Aşık Veysel örneğini veren Gülten Kaya, “Aşık isminden ve türkülerinden kopartıldığında Aşık Veysel’den geriye Veysel amca kalır. ‘Kamuya mâl olmuş’ nitelemesini doğru kullanalım, kimseye keyfiyet ve bu ölçüde pervasızlık tanımıyalım. Bir sanatçı eserlerinen koparılarak, tamamen kurgulanmış, uydurulmuş br portreyle Ahmet Kaya işte bu diye göstermek doğru değil. Başka sanatçılar adına da bunu böyle düşünüyorum” dedi. Bir sanatçının eserleri, tüm değerleri ve hayatı anlatılmadan filminin çekilmesinin doğru olmadığını vurgulayan Gülten Kaya, “film” adı altında Ahmet Kaya’nın değerlerinin yağmalandığını savundu.
“Bir gün Ahmet Kaya`nın değerli ve onurlu yaşamının filmi elbette yapılacaktır”

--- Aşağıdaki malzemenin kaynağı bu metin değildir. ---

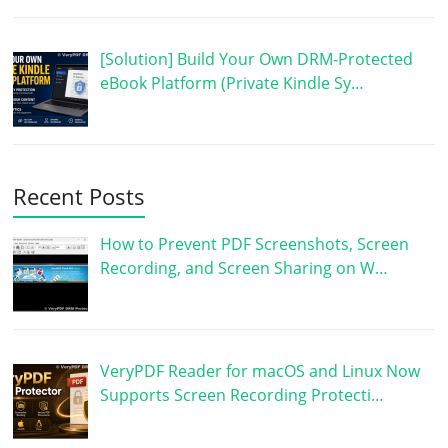
[Solution] Build Your Own DRM-Protected
eBook Platform (Private Kindle Sy…
Recent Posts
How to Prevent PDF Screenshots, Screen
Recording, and Screen Sharing on W…
VeryPDF Reader for macOS and Linux Now
Supports Screen Recording Protecti…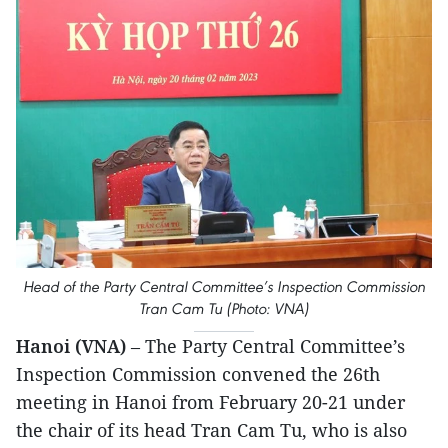
Head of the Party Central Committee’s Inspection Commission
Tran Cam Tu (Photo: VNA)
Hanoi (VNA)
– The Party Central Committee’s
Inspection Commission convened the 26th
meeting in Hanoi from February 20-21 under
the chair of its head Tran Cam Tu, who is also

Ahmet Kaya’nın filminin bir gün kendileri ya da kendilerinin onayladığı isimler tarafından çekilerek gerçek Ahmet Kaya’nın yansıtılacağını söyleyen Gülten Kaya, şu ifadeleri kullandı:
“Biz ya da ciddiyetine, emeğine inandığımız gruplar filmi yapacak. Ona, eserlerine, muhalif bir sanatçı olarak mücadelesine saygı göstereni onu tanıyanlar çekecek. Ancak zaman veremiyorum. En doğru zamanda, keşke en yakın zamanda Ahmet Kaya filmi çeksek… Bir gün elbet olacaktır ama portre filmler zordur. O kimliğin, rolün, kişiliğin içine girmek, Türkiye yakın tarihini yansıtmak, çok iyi kotarılmış bir film yapmayı kendimiz de zaten amaçlıyoruz.Dört ayda bir sanatçı portresini yapmaya çlışan insanlara ne diyebilirsiniz ki başka?

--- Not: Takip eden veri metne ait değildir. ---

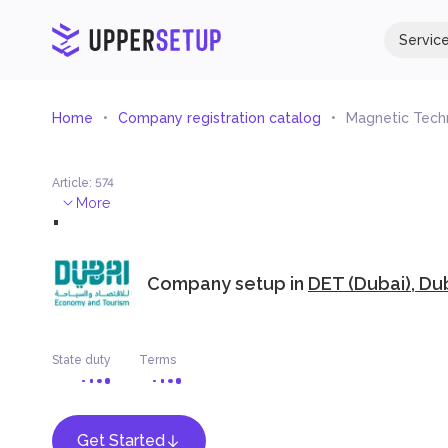
Servic
Home
Company registration catalog
Magnetic Tech
Article
:
574
.
More
Company setup in
DET (Dubai), Du
State duty
Terms
Get Started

Bir gün Ahmet Kaya`nın değerli ve onurlu yaşamının filmi elbette yapılacaktır.Gerçek hayatını, onu var eden ve ona kamusal kimlik kazandıran üretimini, eserlerini, muhalif bir sanatçı olarak mücadelesini, uğruna hayatını verdiği değerleri ve Türkiye yakın tarihinin fon oluşturduğu yılları gelecek kuşaklara en doğru şekilde taşıyacak olan o filmi yapacağız.”

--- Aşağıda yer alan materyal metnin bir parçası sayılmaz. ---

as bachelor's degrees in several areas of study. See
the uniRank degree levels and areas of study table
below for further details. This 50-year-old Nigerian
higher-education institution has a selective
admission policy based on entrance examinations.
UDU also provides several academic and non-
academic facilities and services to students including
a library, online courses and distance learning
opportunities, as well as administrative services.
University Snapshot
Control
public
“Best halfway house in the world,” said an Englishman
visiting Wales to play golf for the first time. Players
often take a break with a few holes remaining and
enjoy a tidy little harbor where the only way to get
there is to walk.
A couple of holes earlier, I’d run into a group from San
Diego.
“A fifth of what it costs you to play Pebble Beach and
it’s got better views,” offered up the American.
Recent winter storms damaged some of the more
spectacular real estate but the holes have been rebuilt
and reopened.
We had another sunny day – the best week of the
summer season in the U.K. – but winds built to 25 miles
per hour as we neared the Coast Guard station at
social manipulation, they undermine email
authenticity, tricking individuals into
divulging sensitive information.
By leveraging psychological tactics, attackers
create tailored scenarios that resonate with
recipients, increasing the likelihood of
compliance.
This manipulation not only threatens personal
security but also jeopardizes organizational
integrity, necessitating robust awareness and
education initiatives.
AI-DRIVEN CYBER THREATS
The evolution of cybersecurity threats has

“Filmde Ahmet Kaya yok, tüccarlık var”
Hali hazırda çekilen “filmciklerin” gişe kaygısı güttüğünü savunan Kaya, gerekli yasal bildirimlerde bulunduklarını kaydetti: “Bu bir Ahmet Kaya filmi değil ve olamaz. Filmde Ahmet Kaya yok. Eserleri yok. Hayatına dair gerçek hiçbir bilgi yok! Tüccarlık, gişe kaybısı var.Ahmet Kaya’nın yarattığı değerleri ‘film’ adı altında yağmalamayı amaçlayan projelere, bu projelerin başında olan ve içinde yer alan kişilere karşı tüm yasal haklarımızı kullanacağız. Film sektöründe bilinen dağıtım ve yayın şirketlerine gerekli yasal bildirimlerde bulunduk.”
Gülten Kaya, meslek birliklerine de çağrıda bulunarak, “Her sektör kendi ahlakını ve disiplininin kendi içinde kurmalıdır. Meslek birlikleri de bu yüzden vardır” ifadelerini kullandı.
“Ahmet Kaya halkına emanettir”
Çekilen filmleri izleyip izlemeyeceği sorulan Kaya, “Kendi yeteneksizliklerini, yetersizlerini paraya tahlil etmeye çalışan gruplar bunlar. Sinema zevkimi mahvetmek istemem” yanıtını verdi.Gülten Kaya, kendileriyle anlaşıldığı, yapımcılar tarafından iknaya uğraşıldıkları ya da Ahmet Kaya fimi çekenlerden para talep ettiklerine yönelik haberlere de tepki gösterdi. “Ben ve çocuklarım aylardır bu duygusal şiddete maruz bırakılıyoruz” yorumunu yapan Gülten Kaya, basın toplantısını “Ahmet Kaya halkına emanettir” sözleriyle noktaladı.